• TO DO:
Filter the entries, keeping every line with the string "Grill".
----- TASK INPUTS
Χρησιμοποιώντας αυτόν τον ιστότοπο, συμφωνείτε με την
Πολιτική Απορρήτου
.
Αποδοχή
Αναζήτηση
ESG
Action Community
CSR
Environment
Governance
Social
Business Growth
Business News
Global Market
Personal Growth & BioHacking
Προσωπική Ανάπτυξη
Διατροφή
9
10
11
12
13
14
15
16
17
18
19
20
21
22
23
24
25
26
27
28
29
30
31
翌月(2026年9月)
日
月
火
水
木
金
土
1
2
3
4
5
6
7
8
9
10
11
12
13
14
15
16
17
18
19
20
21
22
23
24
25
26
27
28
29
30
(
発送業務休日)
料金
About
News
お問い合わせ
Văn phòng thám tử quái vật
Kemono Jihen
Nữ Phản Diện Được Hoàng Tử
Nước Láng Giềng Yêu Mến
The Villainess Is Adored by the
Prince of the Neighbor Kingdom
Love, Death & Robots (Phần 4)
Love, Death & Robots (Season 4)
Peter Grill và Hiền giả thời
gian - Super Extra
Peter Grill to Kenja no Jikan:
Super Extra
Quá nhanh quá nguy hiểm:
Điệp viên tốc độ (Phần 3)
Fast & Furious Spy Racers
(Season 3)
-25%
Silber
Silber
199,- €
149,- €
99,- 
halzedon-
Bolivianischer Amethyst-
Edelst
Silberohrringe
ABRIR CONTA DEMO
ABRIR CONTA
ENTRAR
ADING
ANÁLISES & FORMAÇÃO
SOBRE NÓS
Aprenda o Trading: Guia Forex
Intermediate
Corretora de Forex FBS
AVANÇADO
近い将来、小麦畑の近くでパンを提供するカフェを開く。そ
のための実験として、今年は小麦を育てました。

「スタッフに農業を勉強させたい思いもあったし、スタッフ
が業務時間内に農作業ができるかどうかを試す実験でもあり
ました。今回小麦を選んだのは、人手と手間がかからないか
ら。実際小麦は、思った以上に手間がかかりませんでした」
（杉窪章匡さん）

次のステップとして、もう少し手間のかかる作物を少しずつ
----------
• RESPONSE TO THE TASK:
Peter Grill và Hiền giả thời
Peter Grill to Kenja no Jikan:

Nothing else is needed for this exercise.